WORK INSTRUCTIONS: Render the material from its beginning through the line containing "ona’s longest-living veteran" as a Markdown table. Use the columns Row and Line, and omit any blank lines.
▶
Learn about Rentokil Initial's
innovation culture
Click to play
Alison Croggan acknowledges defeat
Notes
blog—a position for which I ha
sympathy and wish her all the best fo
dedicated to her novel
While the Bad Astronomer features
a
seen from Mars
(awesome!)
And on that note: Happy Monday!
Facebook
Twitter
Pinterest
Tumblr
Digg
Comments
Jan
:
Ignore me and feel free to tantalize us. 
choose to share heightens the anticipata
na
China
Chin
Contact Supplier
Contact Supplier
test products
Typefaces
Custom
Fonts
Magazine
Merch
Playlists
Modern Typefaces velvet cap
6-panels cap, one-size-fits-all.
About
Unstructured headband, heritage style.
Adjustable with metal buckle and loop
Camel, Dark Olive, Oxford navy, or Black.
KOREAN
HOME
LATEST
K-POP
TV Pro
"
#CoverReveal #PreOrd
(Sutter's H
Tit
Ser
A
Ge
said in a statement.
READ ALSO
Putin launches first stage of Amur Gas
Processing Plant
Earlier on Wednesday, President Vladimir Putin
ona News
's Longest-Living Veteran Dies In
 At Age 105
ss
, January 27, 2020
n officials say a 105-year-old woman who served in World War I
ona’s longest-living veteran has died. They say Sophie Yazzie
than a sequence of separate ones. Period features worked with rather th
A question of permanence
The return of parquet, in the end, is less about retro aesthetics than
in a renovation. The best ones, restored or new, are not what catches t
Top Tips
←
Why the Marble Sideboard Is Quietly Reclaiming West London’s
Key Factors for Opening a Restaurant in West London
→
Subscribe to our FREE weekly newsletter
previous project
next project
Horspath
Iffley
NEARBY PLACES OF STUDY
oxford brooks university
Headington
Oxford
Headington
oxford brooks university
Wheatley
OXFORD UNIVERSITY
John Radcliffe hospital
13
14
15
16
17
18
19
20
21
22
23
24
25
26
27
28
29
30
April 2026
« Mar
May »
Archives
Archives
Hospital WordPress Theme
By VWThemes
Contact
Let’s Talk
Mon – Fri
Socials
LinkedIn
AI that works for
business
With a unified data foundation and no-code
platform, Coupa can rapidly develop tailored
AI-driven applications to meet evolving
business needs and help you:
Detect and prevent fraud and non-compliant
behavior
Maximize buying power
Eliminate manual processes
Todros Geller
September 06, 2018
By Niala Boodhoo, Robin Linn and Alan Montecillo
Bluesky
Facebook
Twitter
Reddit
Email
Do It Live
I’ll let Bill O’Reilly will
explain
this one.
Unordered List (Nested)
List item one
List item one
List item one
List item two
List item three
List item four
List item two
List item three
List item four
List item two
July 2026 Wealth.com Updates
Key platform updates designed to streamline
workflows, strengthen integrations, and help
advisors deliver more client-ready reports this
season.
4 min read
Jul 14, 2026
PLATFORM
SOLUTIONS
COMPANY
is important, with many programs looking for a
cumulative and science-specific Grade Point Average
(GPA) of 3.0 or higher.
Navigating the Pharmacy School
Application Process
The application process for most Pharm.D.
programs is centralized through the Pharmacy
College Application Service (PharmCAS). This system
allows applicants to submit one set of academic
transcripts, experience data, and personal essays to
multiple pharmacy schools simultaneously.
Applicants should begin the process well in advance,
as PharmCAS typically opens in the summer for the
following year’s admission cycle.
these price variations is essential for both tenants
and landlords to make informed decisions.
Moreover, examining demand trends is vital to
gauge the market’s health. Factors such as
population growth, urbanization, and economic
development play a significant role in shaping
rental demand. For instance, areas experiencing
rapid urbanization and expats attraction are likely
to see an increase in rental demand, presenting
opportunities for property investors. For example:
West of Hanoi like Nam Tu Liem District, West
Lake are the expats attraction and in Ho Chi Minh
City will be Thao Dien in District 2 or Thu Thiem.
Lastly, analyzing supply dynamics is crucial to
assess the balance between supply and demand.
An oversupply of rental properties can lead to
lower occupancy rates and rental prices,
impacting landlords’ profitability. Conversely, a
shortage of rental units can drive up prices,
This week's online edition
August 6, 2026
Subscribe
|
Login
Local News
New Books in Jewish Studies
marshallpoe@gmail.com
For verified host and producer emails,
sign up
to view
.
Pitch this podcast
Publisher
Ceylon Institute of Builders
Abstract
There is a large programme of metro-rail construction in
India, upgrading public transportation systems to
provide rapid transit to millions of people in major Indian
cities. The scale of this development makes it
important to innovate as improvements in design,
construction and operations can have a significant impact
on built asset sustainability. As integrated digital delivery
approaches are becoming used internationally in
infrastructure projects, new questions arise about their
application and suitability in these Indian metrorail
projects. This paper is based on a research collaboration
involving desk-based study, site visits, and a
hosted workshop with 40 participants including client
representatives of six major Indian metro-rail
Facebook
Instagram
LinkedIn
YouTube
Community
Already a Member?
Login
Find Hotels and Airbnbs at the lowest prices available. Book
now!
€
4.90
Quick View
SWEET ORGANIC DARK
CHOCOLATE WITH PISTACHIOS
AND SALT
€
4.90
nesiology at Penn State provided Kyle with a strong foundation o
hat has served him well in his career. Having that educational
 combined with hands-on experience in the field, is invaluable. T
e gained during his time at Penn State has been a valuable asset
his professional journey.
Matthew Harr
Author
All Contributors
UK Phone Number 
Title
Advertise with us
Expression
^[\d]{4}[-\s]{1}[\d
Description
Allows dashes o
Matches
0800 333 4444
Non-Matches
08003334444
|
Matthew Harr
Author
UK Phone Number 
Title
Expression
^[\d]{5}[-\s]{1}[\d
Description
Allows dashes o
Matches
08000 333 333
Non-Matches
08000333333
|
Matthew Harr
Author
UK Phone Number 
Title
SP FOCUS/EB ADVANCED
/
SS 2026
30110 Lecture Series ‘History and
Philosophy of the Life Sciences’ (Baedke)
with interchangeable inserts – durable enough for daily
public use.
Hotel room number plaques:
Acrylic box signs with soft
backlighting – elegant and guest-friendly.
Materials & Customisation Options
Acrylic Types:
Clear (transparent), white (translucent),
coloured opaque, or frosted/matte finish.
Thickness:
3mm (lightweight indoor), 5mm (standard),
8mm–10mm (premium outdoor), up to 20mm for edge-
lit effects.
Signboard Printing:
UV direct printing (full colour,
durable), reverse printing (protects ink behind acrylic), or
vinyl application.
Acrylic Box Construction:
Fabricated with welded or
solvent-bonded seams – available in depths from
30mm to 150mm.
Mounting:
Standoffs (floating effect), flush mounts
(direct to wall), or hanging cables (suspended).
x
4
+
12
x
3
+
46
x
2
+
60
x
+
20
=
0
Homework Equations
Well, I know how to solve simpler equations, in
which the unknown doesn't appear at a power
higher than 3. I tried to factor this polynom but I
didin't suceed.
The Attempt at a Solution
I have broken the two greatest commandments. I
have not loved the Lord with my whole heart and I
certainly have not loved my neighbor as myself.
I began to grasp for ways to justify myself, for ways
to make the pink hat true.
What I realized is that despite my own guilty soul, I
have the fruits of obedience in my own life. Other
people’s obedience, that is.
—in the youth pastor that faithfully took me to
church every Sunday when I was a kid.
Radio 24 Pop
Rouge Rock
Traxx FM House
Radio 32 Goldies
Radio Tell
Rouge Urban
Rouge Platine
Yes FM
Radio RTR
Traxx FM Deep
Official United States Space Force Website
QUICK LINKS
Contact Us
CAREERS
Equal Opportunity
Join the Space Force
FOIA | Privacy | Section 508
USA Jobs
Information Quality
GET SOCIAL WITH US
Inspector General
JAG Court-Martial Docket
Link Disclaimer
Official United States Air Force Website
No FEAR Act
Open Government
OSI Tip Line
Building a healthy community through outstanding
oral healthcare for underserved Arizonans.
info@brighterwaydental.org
◀
WRITTEN RESPONSE:
| Row | Line |
|---|---|
| 1 | Learn about Rentokil Initial's |
| 2 | innovation culture |
| 3 | Click to play |
| 4 | Alison Croggan acknowledges defeat |
| 5 | Notes |
| 6 | blog—a position for which I ha |
| 7 | sympathy and wish her all the best fo |
| 8 | dedicated to her novel |
| 9 | While the Bad Astronomer features |
| 10 | a |
| 11 | seen from Mars |
| 12 | (awesome!) |
| 13 | And on that note: Happy Monday! |
| 14 | Facebook |
| 15 | Twitter |
| 16 | Pinterest |
| 17 | Tumblr |
| 18 | Digg |
| 19 | Comments |
| 20 | Jan |
| 21 | : |
| 22 | Ignore me and feel free to tantalize us.  |
| 23 | choose to share heightens the anticipata |
| 24 | na |
| 25 | China |
| 26 | Chin |
| 27 | Contact Supplier |
| 28 | Contact Supplier |
| 29 | test products |
| 30 | Typefaces |
| 31 | Custom |
| 32 | Fonts |
| 33 | Magazine |
| 34 | Merch |
| 35 | Playlists |
| 36 | Modern Typefaces velvet cap |
| 37 | 6-panels cap, one-size-fits-all. |
| 38 | About |
| 39 | Unstructured headband, heritage style. |
| 40 | Adjustable with metal buckle and loop |
| 41 | Camel, Dark Olive, Oxford navy, or Black. |
| 42 | KOREAN |
| 43 | HOME |
| 44 | LATEST |
| 45 | K-POP |
| 46 | TV Pro |
| 47 | " |
| 48 | #CoverReveal #PreOrd |
| 49 | (Sutter's H |
| 50 | Tit |
| 51 | Ser |
| 52 | A |
| 53 | Ge |
| 54 | said in a statement. |
| 55 | READ ALSO |
| 56 | Putin launches first stage of Amur Gas |
| 57 | Processing Plant |
| 58 | Earlier on Wednesday, President Vladimir Putin |
| 59 | ona News |
| 60 | 's Longest-Living Veteran Dies In |
| 61 |  At Age 105 |
| 62 | ss |
| 63 | , January 27, 2020 |
| 64 | n officials say a 105-year-old woman who served in World War I |
| 65 | ona’s longest-living veteran has died. They say Sophie Yazzie |